I thought I would post this, not to discourage anyone, but just to kind of shine a little light on the reality of the work we all do. As people start posting all their beautiful pictures of their good times, I want you to try and keep it in perspective. The whole thing is glamorous, but not so glamorous.
When people talk about market, you think, Sample Spree, new fabric, Cake party, famous peeps, and free stuff. You see the pictures of people smiling, and meeting people they have long time chatted with online... Maybe if you really think about it, or follow the tweets of the people who have booths you might get a small glimpse of the stress and hours of labor that go into planning, setting up, and paying for a booth. Sometimes you hear about quilts being made instantaniously with fabric that has literally just arrived from overseas two hours ago to be displayed in 28 minutes. Only to find out that it has been folded and essentially hidden in a booth.
queue sleep deprived tears.....now.
What people don't see or really hear about is the stress, the sickness, the drama, the competition, the straight up weirdness that happens in this little convention center bubble that we all live in for 5 days twice a year. Maybe this is the way that all trade shows are. All I know is this industry, so I don't have much to compare it to yet.
How about preparing for a schoolhouse only to find out that they haven't put YOUR name in the program, so no one really knows that you are giving it, unless you are within the sound of their retweet, or my shouting to get people into the room.
A quilt sent off to a quilter only to be seen again in a schoolhouse and you find that there is a good two inches missing from around the perimeter of your quilt a with new sashing you had nothing to do with and a binding as thick as the Mississippi delta... completely destroying what it is you did.
cry cry cry
One thing that I really noticed this year, was a lot of dire energy. Lots of people really laying it on the line. Winner takes it all sort of feelings. Which can make for intense energy and situations. A lot of designers looking for fabric homes, a lot of designers with fabric homes looking for support and validation.
I had someone tell me off at a friends booth, because they assumed the worst of me, never even having met me before... I had never met them either. It was one of those people being condescending to me because I was young.
I cried through most of my cake party any time any one said anything to me even remotely sentimental because I was so tired.
The whole thing is just so extreme. Your nerves are already shot so when something goes wrong it's extreme, and when something goes right it's extreme. It's like you get your highest highs, and your lowest lows all at the same time. And that's not me taking it overly seriously, it's just the way that it goes. The longer I am in it, the longer it is easilly compareable to a very dramatic family reunion.

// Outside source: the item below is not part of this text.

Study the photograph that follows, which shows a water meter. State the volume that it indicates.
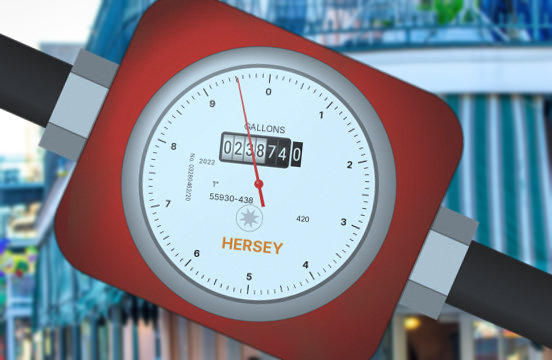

But on the flip side of the drama and weirdness is the greatness. Your friends, your peeps, shops and manufacturers supporting you. Spending times with your friends, meeting new peeps, eating cake, late late night late chats, and really seeing your path start to lay out in front of you. There are victories to be had all around. There are oportunities that you can only pay for by being present. There is a lot of good that happens. I had a lot of good things happen this market.
I want to say how grateful I am, and how proud I am of all of the people who have purchased my e-book, How to Enter the World of Textile Design. It takes a lot of time and courage, to actually take the steps that you all took to go to market this time. I spoke to several creative directors and there were more artists at market shopping for manufacturers than EVER before. What used to be 8-15 is now around 60. Because of your efforts and your strong front, manufacturers will have more choice, and maybe that means that we as consumers will have better choices too. So thank you for being strong, and working hard to make these things a reality. Maybe you can now attest that there isn't anything easy or simple about being a fabric designer, it's a lot of work. And maybe now you know better and can share that you really need to love doing it to stick it out. Also, if you have just gotten the book, or haven't made it to market yet... don't be discouraged. Everything is a choice, and it's up to you to decide what and when is best for you.
So there you have it. A little more of the truth for you.
Do you like hearing this? or would you rather everything was still rosey colored and quilty dream like? What are your thoughts or experiences?